Les femmes du village, Pará, Brésil © Sebastião Salgado

L’Homme et la nature, relation passionnelle ou destructrice ?

Pendant 8 ans, Sebastião Salgado traverse les climats sur le fil de l’inconscience. Capturant le danger et l’extraordinaire, il renvoie son spectateur à son infime place qu’il occupe sur Terre. Le photographe s’exprime, en 2008, sur le projet GENESIS avec les mots suivants : “Ce que j’ai pu voir tout au long de ma vie c’est cette incroyable relation entre la dégradation humaine et la dégradation de l’environnement. (…) J’ai commencé à perdre confiance et j’ai cru que l’espèce humaine fonçait droit dans le mur. Cette dichotomie des humains, l’éloignement du fait que nous sommes réellement nature et que nous faisons partie de la planète, a créé une grande complication pour les hommes”. Traduit d’un article du magazine Forbes, en janvier 2008.

Parc National de Kafue, Zambie, 2010 © Sebastião Salgado

Salgado semble prendre plaisir à mettre la nature au-dessus de l’Homme. Que cela soit en Papouasie, au Canada ou en Afrique, la nature semble absorber, noyer l’Homme de son abondance. Cette relation complexe se retrouve à travers la binarité des plans du photographe. Parfois, les plans sont serrés sur des visages ridés par le soleil et des muscles gainés par un travail physique.
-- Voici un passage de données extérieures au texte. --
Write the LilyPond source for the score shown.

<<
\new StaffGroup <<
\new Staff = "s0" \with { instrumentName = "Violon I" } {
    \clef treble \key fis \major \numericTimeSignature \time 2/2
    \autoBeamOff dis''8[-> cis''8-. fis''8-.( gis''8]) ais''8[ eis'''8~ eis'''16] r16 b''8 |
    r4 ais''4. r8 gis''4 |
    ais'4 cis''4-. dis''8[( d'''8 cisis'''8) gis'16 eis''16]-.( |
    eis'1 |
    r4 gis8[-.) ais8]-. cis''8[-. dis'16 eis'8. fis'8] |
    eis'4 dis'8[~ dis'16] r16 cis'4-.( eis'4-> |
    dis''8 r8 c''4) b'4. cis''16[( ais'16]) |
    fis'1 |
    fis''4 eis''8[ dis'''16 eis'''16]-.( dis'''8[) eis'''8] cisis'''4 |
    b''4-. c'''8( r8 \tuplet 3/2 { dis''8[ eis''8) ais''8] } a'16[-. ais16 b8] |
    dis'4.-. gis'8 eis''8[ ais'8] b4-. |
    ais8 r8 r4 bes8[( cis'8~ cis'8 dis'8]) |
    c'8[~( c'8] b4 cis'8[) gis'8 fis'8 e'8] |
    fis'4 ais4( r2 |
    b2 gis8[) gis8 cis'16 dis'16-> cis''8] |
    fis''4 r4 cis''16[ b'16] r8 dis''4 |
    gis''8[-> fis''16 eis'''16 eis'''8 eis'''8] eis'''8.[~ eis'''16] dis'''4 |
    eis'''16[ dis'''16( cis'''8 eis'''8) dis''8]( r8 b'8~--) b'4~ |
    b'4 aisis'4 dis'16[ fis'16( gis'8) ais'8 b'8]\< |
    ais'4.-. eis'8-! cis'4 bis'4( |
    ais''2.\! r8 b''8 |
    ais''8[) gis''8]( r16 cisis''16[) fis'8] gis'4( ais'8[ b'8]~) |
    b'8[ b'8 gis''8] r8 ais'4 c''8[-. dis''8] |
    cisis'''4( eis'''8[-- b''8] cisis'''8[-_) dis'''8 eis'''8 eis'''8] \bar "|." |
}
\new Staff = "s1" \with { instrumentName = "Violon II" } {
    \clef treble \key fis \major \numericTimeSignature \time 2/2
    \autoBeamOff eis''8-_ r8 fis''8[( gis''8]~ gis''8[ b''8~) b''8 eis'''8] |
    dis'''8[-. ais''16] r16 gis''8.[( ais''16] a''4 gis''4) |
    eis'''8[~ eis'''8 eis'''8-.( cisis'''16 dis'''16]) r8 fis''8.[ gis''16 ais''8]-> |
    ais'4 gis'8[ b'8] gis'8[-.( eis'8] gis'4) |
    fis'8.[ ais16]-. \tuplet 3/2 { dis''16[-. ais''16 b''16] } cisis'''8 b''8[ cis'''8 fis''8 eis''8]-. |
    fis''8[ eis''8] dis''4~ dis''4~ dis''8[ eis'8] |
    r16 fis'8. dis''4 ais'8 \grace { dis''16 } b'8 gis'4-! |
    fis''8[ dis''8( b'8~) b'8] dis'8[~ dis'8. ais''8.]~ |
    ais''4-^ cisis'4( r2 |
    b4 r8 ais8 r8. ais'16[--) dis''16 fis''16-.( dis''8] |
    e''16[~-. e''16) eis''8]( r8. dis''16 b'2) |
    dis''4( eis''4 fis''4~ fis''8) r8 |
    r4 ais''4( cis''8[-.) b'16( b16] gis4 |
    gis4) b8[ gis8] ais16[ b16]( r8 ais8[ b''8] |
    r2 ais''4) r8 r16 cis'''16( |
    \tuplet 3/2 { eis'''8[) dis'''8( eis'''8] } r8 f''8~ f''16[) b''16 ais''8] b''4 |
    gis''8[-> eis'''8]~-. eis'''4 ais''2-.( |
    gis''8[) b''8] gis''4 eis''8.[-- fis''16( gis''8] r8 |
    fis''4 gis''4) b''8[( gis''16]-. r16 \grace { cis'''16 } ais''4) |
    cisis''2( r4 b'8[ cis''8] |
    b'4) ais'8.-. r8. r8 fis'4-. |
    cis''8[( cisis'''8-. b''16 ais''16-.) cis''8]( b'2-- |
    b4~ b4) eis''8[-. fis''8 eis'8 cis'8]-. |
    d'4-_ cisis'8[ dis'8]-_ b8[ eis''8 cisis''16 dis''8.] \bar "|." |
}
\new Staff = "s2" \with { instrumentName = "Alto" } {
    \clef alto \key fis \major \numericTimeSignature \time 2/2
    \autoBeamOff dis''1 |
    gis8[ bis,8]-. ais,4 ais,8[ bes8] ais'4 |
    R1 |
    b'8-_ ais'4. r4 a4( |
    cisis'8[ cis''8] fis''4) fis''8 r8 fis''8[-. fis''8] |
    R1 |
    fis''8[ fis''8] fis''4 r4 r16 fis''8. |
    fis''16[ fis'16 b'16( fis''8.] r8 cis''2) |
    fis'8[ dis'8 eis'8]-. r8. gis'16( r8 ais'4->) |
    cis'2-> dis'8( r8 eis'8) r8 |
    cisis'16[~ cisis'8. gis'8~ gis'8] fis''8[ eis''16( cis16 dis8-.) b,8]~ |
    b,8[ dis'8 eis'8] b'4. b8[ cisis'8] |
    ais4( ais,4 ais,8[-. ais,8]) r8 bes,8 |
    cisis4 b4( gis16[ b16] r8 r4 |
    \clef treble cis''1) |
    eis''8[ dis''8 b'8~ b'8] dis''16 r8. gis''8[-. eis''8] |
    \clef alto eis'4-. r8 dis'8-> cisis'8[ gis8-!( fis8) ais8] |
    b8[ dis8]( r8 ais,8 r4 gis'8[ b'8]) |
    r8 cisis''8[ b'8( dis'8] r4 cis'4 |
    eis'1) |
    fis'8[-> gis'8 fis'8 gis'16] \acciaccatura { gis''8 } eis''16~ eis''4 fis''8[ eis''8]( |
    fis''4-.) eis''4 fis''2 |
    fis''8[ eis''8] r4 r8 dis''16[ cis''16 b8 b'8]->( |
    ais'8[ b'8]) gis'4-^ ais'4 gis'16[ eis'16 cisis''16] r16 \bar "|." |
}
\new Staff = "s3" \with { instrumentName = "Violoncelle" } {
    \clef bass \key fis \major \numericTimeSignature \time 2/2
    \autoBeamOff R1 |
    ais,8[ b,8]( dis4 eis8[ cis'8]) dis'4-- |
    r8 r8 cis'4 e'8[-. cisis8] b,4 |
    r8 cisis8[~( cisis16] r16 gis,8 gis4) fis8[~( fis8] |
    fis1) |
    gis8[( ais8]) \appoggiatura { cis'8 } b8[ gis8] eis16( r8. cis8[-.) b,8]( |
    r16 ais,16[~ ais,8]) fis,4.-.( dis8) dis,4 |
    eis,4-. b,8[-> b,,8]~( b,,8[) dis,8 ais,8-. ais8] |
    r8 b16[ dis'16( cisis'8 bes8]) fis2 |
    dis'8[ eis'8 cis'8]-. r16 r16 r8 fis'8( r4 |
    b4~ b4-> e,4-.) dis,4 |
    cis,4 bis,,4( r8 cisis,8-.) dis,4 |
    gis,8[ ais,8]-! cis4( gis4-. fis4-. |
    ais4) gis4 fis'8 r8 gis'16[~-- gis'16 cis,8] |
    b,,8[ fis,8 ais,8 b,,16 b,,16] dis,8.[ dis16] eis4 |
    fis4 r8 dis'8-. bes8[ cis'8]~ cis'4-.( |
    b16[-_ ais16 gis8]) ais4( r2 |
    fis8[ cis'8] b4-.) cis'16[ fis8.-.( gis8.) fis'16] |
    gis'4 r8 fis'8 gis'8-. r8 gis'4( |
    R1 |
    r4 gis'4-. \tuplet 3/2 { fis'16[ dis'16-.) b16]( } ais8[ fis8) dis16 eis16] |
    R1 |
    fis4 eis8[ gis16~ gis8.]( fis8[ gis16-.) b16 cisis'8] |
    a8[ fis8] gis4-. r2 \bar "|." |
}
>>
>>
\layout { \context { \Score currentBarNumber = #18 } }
D’autres fois, les plans plus larges nous montrent un village, une position, qui semble être en dehors de tout soucis. Dans tous les cas, le photographe glorifie la nature. Alors toute la symbolique du projet apparaît : l’Homme et la nature co-existent uniquement parce que la nature lui donne cette chance. L’humain, même s’il n’est pas négatif pour elle, sera réduit à un détail tandis que l’animal, lui, est l’élément central.

GENESIS à La Sucrière Lyon

GENESIS est donc une exposition itinérante, dans la continuité des nombreux supports sur lesquels elle est déjà apparue : dans les livres, les magazines photos, dans le long-métrage Le Sel de la Terre, réalisé par Wim Wenders et Juliano Ribeiro Salgado avec Sebastião Salgado (2014)… Elle permet donc à un public plus large de s’ouvrir à la beauté de la planète comme à l’urgence de sa destruction. On ne peut que comparer, aussi, cette exposition à celle du photographe Steve McCurry, qui avait lieue dans ces mêmes murs un an plus tôt. GENESIS est en défintive une ode à la nature. Elle permet de ré-axer notre pensée sur ce qui semble être aujourd’hui le plus important : la sauvegarde de notre environnement. Face à cela, nous ne sommes plus qu’un.